63. yayın yılına girmek üzere olan Sigorta Dünyası’nın en çok ilgi gören köşelerinden biri olan, geçmiş zaman haberlerine yer verdiğimiz “Arşivden” sayfasını sitemize taşıyoruz. Bundan böyle bu kategori başlığı altında, Sigorta Dünyası’nda yayınlanan ayın Arşivden sayfasına yer vereceğiz. İyi okumalar dileriz.
****
Başlığı gördüğünüzde hayat sigortasının günümüzdeki durumundan bahsedildiğini sanabilirsiniz. Ancak, başlık ve altındaki yazı yaklaşık 50 yıl öncesine ait. Sigorta Dünyası’nın o zamanki “Sahibi, Başyazarı ve Yazı İşlerini Fiilen İdare Eden Mes’ul Müdürü” Selim Cavit Yazman, yazısında dünyada en önemli sigorta dallarından biri olan hayat sigortacılığının ülkemizdeki içler acısı durumuna değinerek bunun başlıca nedenleri ve çözüm yolları üzerinde duruyor.
***
Sigortacılıkla az çok ilgisi olan herkesin bildiği şeydir; gelişmiş ülkelerde ve dünya genelinde sigorta primi üretiminin yaklaşık yarısını hayat sigortası primleri oluşturur. Bizde ise bu oran yüzde 15’i bile bulmaz; o da çoğunlukla banka kredileriyle birlikte satılan, çoğu sigortalının tam olarak ne satın aldığını bile bilmediği hayat sigortalarından oluşur.
Selim Cavit Yazman, yazısında, “Batılı sigorta şirketleri durmak bilmez bir çalışma içinde hayat sigortasını en cazip hale, en ziyade güvenilir hale getirmişler, sigorta olacaklara kaçınılması imkansız avantajlar sağlamışlar, yüzde yüz gözle görülür ve elle tutulur kuvvetli ve inandırıcı misaller gösteregelmişlerdir.
Halbuki bizde hayat sigortacılığı yıllardan beri ilerleme kaydetmek şöyle dursun, aksine olarak bir gerileme, hatta hatta büsbütün yok olma tehlikesi içinde olduğu hayret ve esefle görülmektedir.” diyor ve ilgililerin bu makus talihi değiştirecek herhangi bir tedbir almadığını vurguluyor.
Prodüktörlerin sigorta sahteciliği
Yazman, hayat sigortasındaki olumsuz durumun nedenlerini sıralarken sektördeki mesleki eğitim yetersizliğinden, fırsatçı ve kötü niyetli sigorta prodüktörlerinin sahtekârlıklarından (Yazman’ın aktardığına göre, söz konusu prodüktörler bazı hekimlerle işbirliği yaparak sağlığı yerinde olmayan vatandaşlara sağlıklı raporu çıkartıyor, bu kişiler kısa bir süre sonra hayatını kaybedince de şirketler büyük tazminatlar ödemek zorunda kalıyormuş) bahsederek bu konularda gerekli revizyonların yapılmasını öneriyor.

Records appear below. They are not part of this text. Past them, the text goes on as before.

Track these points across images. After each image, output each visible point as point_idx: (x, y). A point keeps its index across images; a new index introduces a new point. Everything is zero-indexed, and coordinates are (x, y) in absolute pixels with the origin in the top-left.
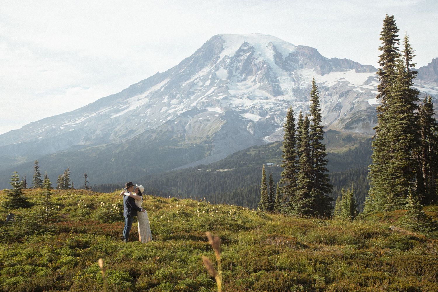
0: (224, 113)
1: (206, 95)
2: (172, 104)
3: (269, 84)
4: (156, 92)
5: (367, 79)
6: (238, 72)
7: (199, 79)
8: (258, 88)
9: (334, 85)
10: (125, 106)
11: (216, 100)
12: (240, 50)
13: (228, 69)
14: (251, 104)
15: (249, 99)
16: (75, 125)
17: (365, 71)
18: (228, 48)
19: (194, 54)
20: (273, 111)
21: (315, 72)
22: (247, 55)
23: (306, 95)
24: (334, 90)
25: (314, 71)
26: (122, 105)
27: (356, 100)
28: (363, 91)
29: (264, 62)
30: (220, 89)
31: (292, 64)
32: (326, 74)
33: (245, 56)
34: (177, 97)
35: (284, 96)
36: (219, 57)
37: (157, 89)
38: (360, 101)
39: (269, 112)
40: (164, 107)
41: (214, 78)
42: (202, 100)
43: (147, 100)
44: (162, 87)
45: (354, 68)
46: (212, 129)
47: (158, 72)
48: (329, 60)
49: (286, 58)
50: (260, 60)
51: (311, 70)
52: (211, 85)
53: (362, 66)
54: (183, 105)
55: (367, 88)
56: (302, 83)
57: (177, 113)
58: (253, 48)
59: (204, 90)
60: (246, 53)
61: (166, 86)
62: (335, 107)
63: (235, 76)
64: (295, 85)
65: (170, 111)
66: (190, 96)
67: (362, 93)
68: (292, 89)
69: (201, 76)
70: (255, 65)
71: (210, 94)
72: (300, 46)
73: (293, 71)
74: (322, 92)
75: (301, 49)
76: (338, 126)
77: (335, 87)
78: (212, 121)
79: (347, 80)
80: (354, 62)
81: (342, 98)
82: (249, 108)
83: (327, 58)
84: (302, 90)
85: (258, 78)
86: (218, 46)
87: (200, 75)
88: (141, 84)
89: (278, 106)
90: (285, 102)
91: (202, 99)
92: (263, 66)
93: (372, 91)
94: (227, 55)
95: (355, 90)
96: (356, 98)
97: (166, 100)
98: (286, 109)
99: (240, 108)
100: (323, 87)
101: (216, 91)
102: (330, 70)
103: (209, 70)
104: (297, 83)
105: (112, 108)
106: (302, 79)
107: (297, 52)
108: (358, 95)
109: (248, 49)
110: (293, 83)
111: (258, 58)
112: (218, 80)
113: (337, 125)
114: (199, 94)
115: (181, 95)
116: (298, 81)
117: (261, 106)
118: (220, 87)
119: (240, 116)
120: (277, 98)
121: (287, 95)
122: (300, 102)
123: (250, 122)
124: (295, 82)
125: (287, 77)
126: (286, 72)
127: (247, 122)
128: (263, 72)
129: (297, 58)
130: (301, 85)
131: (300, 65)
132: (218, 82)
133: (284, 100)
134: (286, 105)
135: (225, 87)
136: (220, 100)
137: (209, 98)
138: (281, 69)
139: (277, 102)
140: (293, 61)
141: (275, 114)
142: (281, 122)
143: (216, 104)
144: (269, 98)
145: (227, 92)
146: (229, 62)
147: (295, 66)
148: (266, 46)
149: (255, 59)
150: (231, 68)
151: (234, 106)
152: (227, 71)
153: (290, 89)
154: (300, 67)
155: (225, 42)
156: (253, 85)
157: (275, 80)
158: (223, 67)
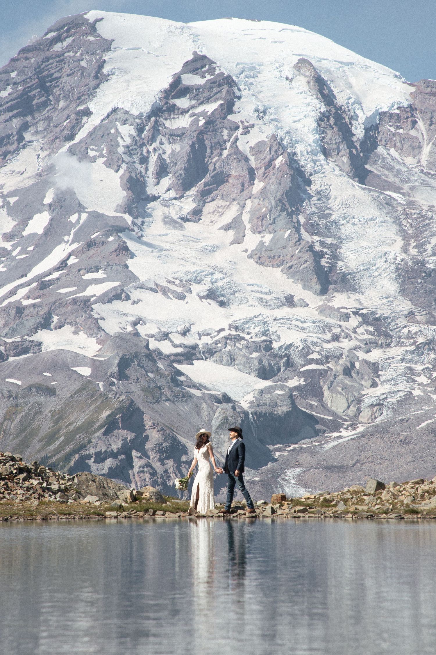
0: (116, 361)
1: (31, 276)
3: (299, 241)
6: (166, 182)
8: (250, 256)
11: (75, 301)
12: (177, 88)
13: (124, 166)
14: (224, 322)
15: (212, 303)
18: (127, 77)
20: (315, 356)
22: (204, 114)
29: (278, 147)
30: (91, 252)
31: (394, 160)
33: (198, 115)
35: (358, 296)
36: (87, 113)
42: (13, 299)
46: (64, 431)
49: (367, 130)
50: (260, 135)
52: (54, 233)
58: (230, 81)
59: (20, 253)
60: (201, 103)
63: (154, 198)
64: (405, 249)
68: (393, 267)
70: (241, 156)
71: (50, 273)
73: (397, 190)
78: (64, 393)
82: (216, 342)
85: (252, 212)
86: (83, 63)
89: (336, 338)
91: (13, 293)
92: (271, 162)
94: (120, 106)
98: (368, 351)
99: (178, 339)
101: (72, 260)
104: (413, 243)
107: (412, 108)
109: (211, 84)
110: (400, 243)
111: (252, 126)
112: (84, 216)
116: (419, 231)
117: (265, 333)
118: (90, 244)
119: (181, 374)
120: (331, 304)
121: (370, 293)
122: (428, 323)
123: (219, 402)
124: (406, 237)
125: (374, 212)
126: (370, 191)
127: (209, 402)
128: (272, 187)
129: (413, 133)
130: (430, 252)
131: (424, 162)
132: (82, 222)
133: (362, 315)
134: (371, 334)
135: (116, 246)
136: (92, 299)
137: (45, 291)
138: (347, 179)
139: (332, 321)
140: (395, 146)
141: (326, 371)
142: (349, 407)
143: (80, 320)
144: (296, 299)
145: (120, 269)
146: (131, 136)
147: (403, 169)
148: (287, 78)
149: (241, 131)
150: (138, 166)
151: (154, 330)
152: (121, 177)
153: (387, 265)
154: (427, 174)
155: (112, 47)
156: (232, 243)
157: (322, 222)
158: (102, 156)
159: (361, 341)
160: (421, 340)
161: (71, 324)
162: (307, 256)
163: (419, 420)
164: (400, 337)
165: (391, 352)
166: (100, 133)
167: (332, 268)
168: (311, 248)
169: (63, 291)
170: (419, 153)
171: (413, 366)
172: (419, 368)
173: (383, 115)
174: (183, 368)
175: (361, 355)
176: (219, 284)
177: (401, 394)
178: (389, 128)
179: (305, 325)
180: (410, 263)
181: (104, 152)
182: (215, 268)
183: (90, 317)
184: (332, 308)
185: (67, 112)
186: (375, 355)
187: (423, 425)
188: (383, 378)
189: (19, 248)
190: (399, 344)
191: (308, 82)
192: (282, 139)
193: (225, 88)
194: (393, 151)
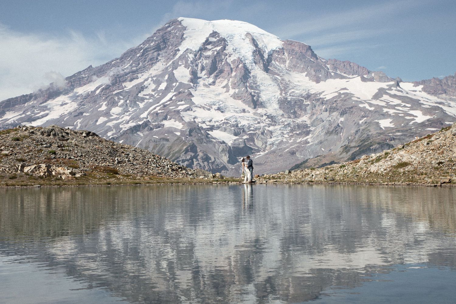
0: (188, 130)
1: (161, 103)
3: (247, 92)
4: (88, 94)
5: (377, 91)
6: (204, 72)
7: (150, 79)
8: (231, 97)
9: (334, 98)
10: (42, 113)
11: (175, 111)
12: (207, 42)
13: (190, 67)
14: (223, 118)
15: (219, 112)
17: (372, 80)
18: (191, 39)
19: (143, 44)
20: (252, 129)
21: (307, 77)
22: (216, 50)
23: (296, 110)
24: (334, 103)
25: (306, 76)
26: (39, 111)
27: (363, 121)
28: (372, 109)
29: (240, 61)
30: (180, 95)
31: (277, 65)
32: (322, 81)
33: (214, 51)
34: (120, 104)
35: (266, 109)
36: (179, 50)
37: (89, 90)
38: (368, 121)
39: (246, 130)
40: (101, 118)
41: (172, 79)
42: (155, 110)
43: (75, 105)
44: (97, 88)
45: (359, 75)
46: (172, 153)
47: (91, 66)
48: (326, 62)
49: (269, 56)
50: (234, 57)
51: (302, 74)
52: (167, 89)
53: (369, 72)
54: (129, 115)
55: (377, 105)
56: (290, 91)
57: (121, 126)
58: (224, 40)
59: (157, 96)
60: (215, 47)
61: (103, 86)
62: (336, 128)
63: (200, 78)
64: (281, 94)
65: (110, 124)
66: (138, 103)
67: (370, 111)
68: (277, 100)
69: (153, 75)
70: (228, 64)
71: (166, 102)
72: (287, 41)
73: (278, 75)
74: (317, 106)
75: (289, 44)
76: (341, 156)
77: (334, 101)
78: (172, 141)
79: (351, 90)
80: (359, 67)
81: (345, 116)
82: (220, 124)
84: (290, 101)
85: (232, 82)
86: (177, 34)
87: (151, 74)
88: (65, 82)
89: (259, 123)
90: (268, 117)
91: (155, 108)
92: (238, 66)
93: (383, 109)
94: (189, 48)
95: (361, 106)
96: (363, 117)
97: (104, 108)
98: (269, 127)
99: (208, 123)
100: (318, 100)
101: (174, 98)
102: (328, 76)
103: (164, 67)
104: (283, 92)
105: (23, 115)
106: (291, 87)
107: (283, 49)
108: (366, 113)
109: (218, 41)
110: (279, 92)
111: (232, 54)
112: (177, 83)
113: (340, 154)
114: (151, 101)
115: (126, 101)
116: (285, 88)
117: (236, 121)
118: (180, 93)
119: (209, 134)
121: (270, 108)
122: (288, 118)
123: (221, 143)
124: (281, 90)
125: (271, 82)
126: (270, 75)
127: (218, 143)
128: (238, 74)
129: (283, 57)
130: (289, 95)
131: (287, 66)
132: (177, 85)
133: (267, 115)
134: (270, 121)
135: (188, 93)
136: (180, 111)
137: (165, 108)
138: (262, 71)
139: (258, 117)
140: (278, 61)
141: (256, 134)
142: (263, 145)
143: (176, 117)
144: (246, 110)
145: (189, 100)
146: (192, 58)
147: (280, 68)
148: (243, 39)
149: (228, 56)
150: (195, 67)
151: (200, 120)
152: (189, 71)
153: (275, 99)
154: (288, 70)
155: (186, 29)
156: (225, 92)
157: (254, 86)
158: (183, 64)
159: (267, 124)
160: (286, 123)
161: (173, 118)
162: (250, 96)
163: (285, 149)
164: (279, 122)
165: (276, 127)
166: (183, 57)
167: (258, 100)
168: (251, 94)
169: (171, 108)
170: (285, 63)
171: (283, 132)
172: (285, 132)
173: (274, 51)
174: (210, 132)
175: (267, 128)
176: (221, 105)
177: (280, 141)
178: (276, 55)
179: (249, 119)
182: (220, 100)
183: (180, 116)
184: (257, 113)
185: (172, 50)
186: (271, 128)
188: (274, 136)
189: (157, 94)
190: (279, 125)
191: (250, 40)
192: (241, 59)
193: (223, 42)
194: (277, 62)
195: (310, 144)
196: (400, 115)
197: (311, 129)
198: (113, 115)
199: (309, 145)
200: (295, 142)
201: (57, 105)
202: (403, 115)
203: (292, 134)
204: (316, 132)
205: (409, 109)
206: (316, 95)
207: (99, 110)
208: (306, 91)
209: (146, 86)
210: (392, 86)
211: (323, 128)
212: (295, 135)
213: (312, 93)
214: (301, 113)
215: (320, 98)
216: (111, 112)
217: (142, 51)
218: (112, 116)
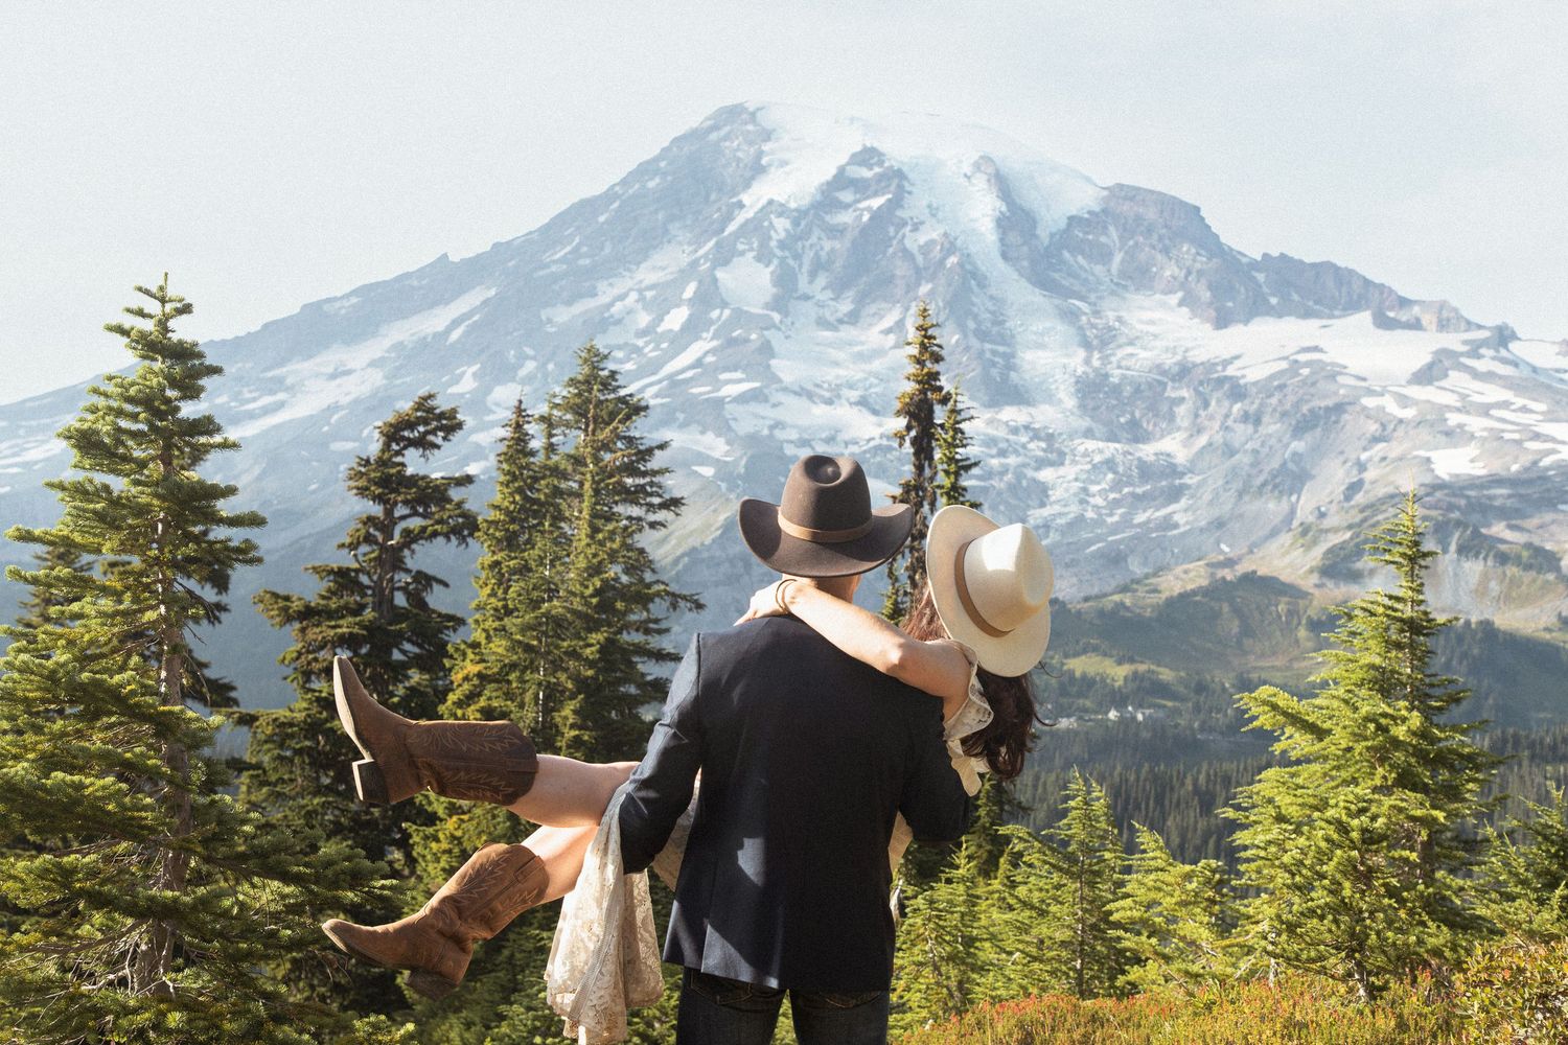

Yazman’ın bahsettiği sigorta sahtekarlıkları spesifik bir durum olabilir. Hayat sigortalarındaki geriliğin esas nedenleri arasında da yer almayabilir. Ancak öyle ya da böyle, belli ki ülkemizde hayat sigortasının önemi baştan beri anlaşılamamış. Vatandaş lüks bir harcama olarak bakmış; sektör biraz da ilgisizliğin ve rantabl olmayışının verdiği yılgınlıkla bu alana yeterince odaklanmamış; düzenleyici otorite hayat sigortasındaki sorunlarla uğraşmayı bir nevi angarya olarak görmüş. Bu faktörler toplumumuzdaki genel sigorta bilincinin yetersizliği, sigortaya kaynak ayırabilecek kesimin azlığı, kronikleşmiş yüksek enflasyon nedeniyle sağlıklı aktüaryel hesap yapılamayışı ve hayat sigortası satışlarında yaşanmış kötü örnekler ile birleşince de hayat branşının kaderi belli olmuş.